The large funds in which these financial giants invest to a large extent managed in March, in the midst of the crisis, to get hold of a coffer of 7,200 million dollars in bets against bank actions; that is, the crisis is for “those below”, and not for “those above”.

Of that number, $1.3 billion came from bets against Silicon Valley Bank, $848 million against First Republic and another $684 million against Credit Suisess.

 

Only with these three banks, “those above” “put on their boots” in just two or three weeks.
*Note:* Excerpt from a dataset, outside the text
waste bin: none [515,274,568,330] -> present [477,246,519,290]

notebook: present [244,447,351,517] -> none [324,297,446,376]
And looking ahead to the coming months, these hedge funds anticipate more turmoil in the banking sector.

In April, the US Federal Reserve also authorized the purchase of Credit Suisse’s US subsidiaries by UBS Group AG, under a bailout plan for the second largest Swiss bank.

The government’s seizure and sale of the First Republic comes two months after the liquidation of Silvergate Bank, a favorite bank among cryptocurrencies, and the rapid demise of Silicon Valley Bank (SVB), after it took a risk excessive interest rate.
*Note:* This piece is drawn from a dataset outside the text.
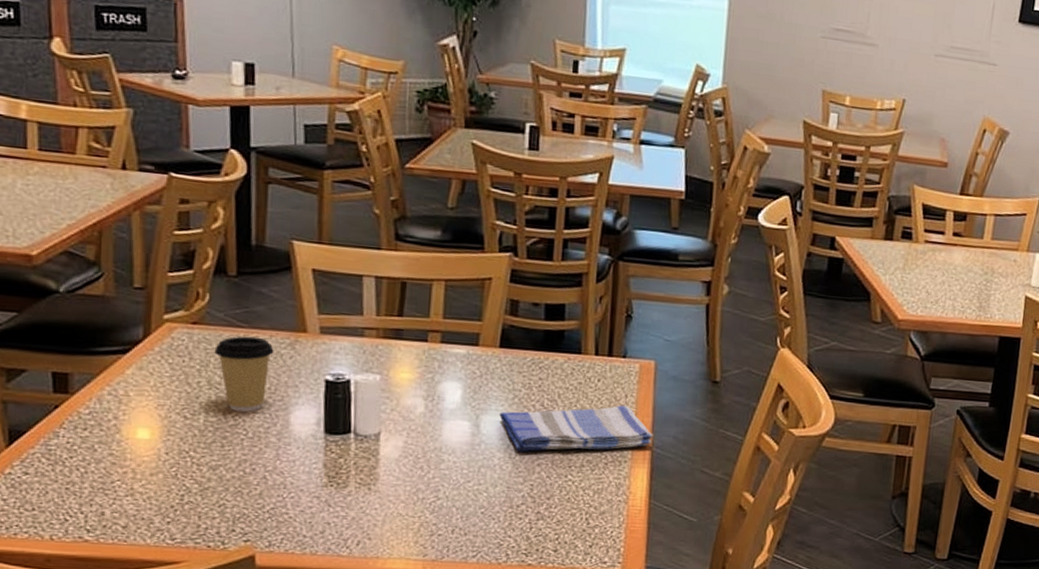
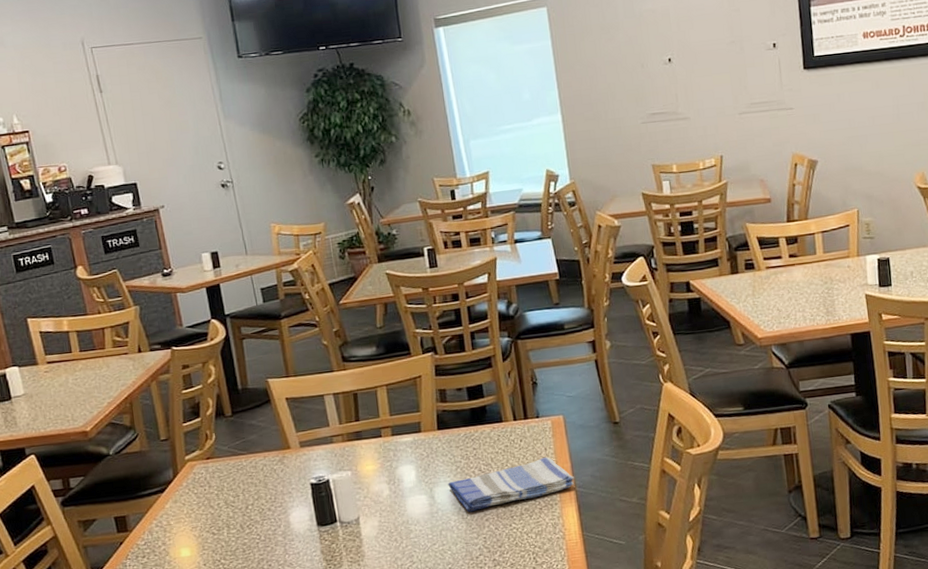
coffee cup: present [214,336,274,413] -> none [225,459,269,522]

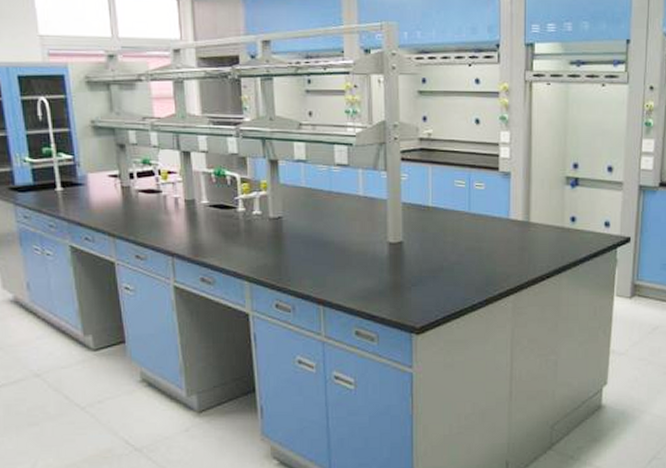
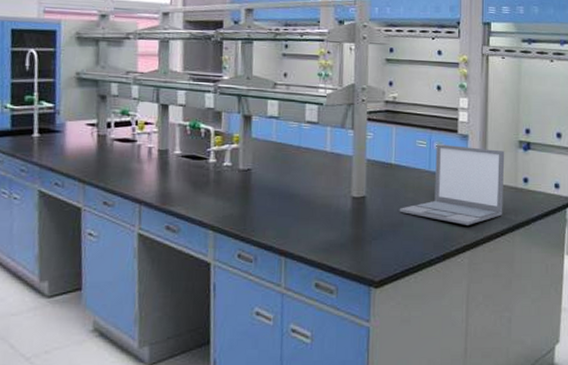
laptop: none [438,184,551,269] -> present [399,144,505,225]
To prevent another banking collapse, authorities struck a deal led by JPMorgan Chase bank with 11 major banks in March to provide a $30 billion lifeline to the First Republic, but those funds were totally insufficient to save it.
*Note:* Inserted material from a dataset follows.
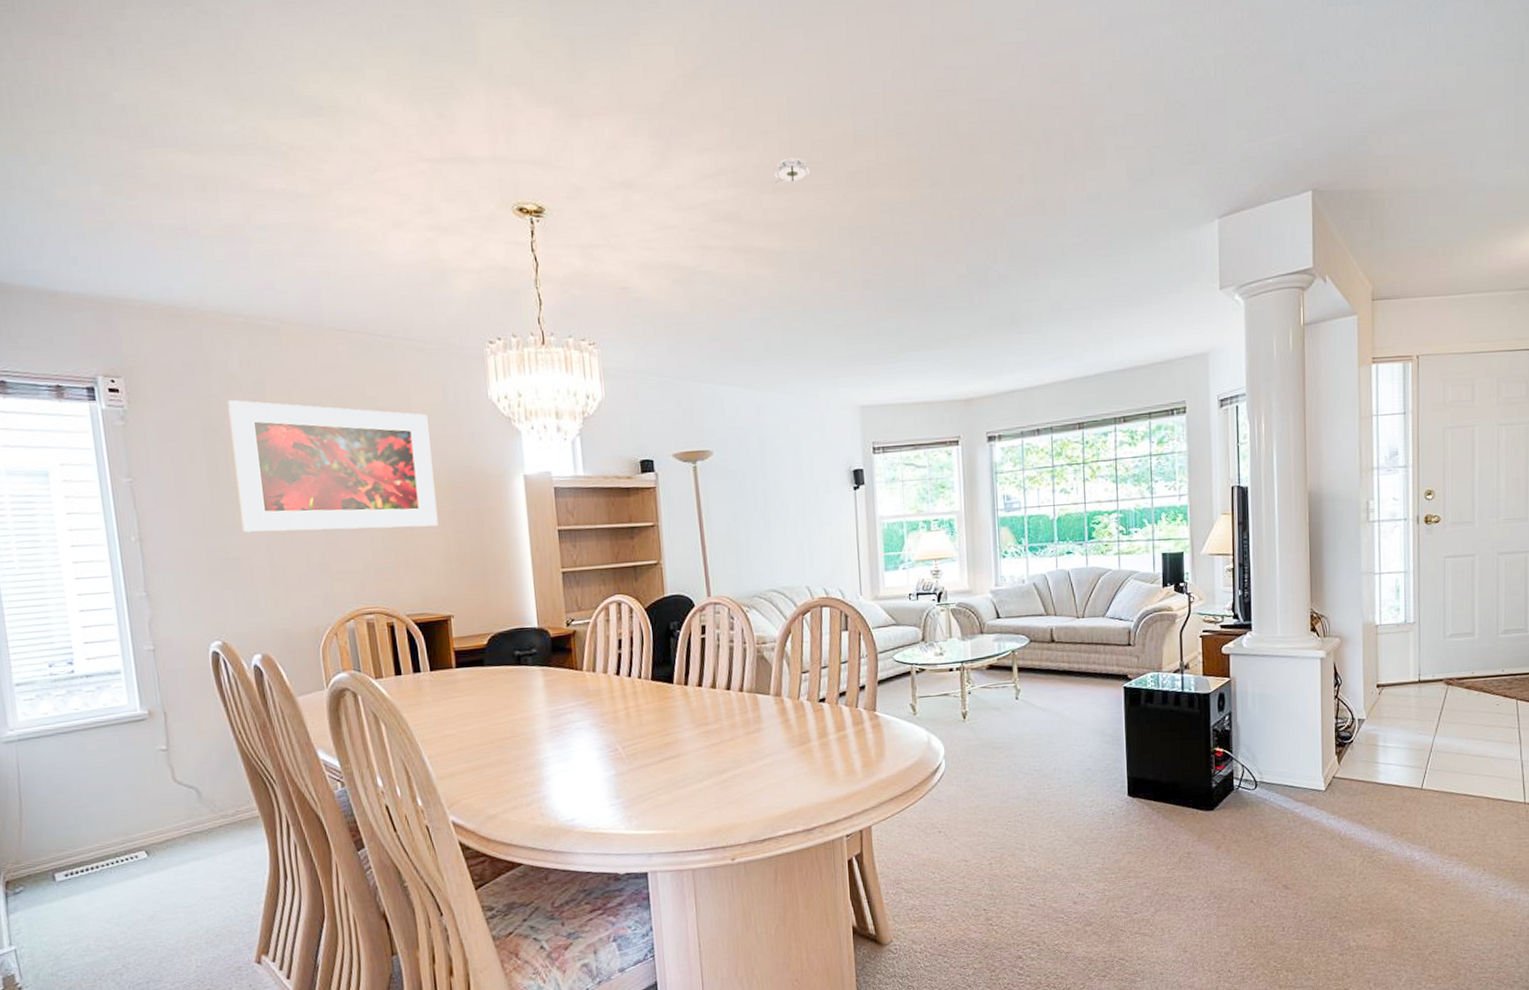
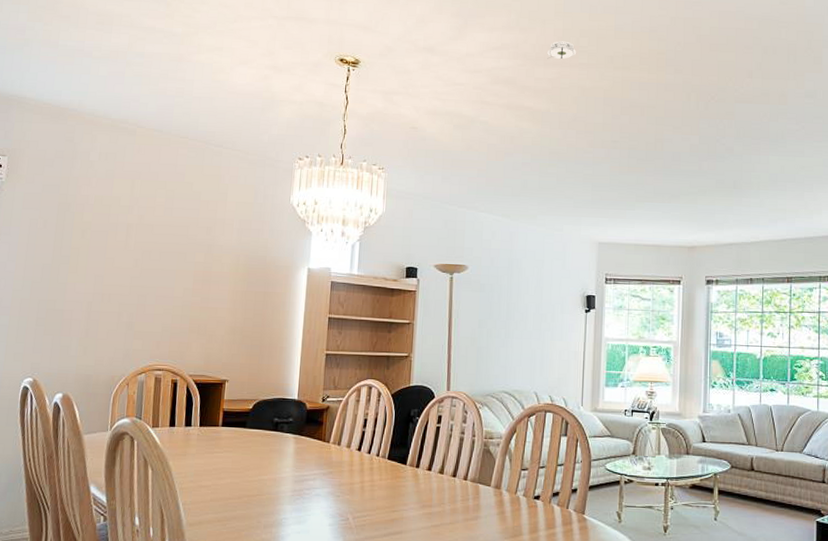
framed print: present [227,399,439,532] -> none [71,182,238,302]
At the Wall Street close on April 28, First Republic was worth just $654 million compared with more than $20 billion at the start of the year and $40 billion at its peak in November 2021.

At first glance, the First Republic seemed well positioned because it had a wealthy clientele that deposited large sums.

However, the series of bank defaults made customers uneasy, and most of the First Republic’s loans were fixed-rate mortgages, which lost value because of interest rates.

New York-based Signature Bank also closed days after Silicon Valley Bank did.

The Treasury Department, in an effort to allay concerns, offered immediate statements, just as it did when Silicon Valley went bankrupt, now owned by First Citizens BancShares.

“The banking system remains strong and resilient, and Americans should feel confident in the safety of their deposits and in the banking system’s ability to fulfill its essential role of providing credit to businesses and families,” a Treasury spokesman said.

 

the royal origin

The banking sector crisis broke out after the Federal Reserve took extremely belated aggressive action to counter high inflation. Those moves sent Treasuries revaluing, along with the plunge in the shares of big tech companies on the stock market and their mass layoffs.

But the true origin of the problem has been the economic platform of the Biden administration, with the same agenda as former President Barack Obama and with a greater incidence of plans from the most radical Democratic branch (“progressives”).

The signs of the slowdown in the world’s largest economy are diverse since 2022, including a record trade deficit of 948.1 billion dollars, 11 consecutive months of falling home sales, inflation that reached 9.1 by mid-year %, manufacturing activity in 5 consecutive months of strong contraction and a public debt of more than 31.4 trillion, among other parameters.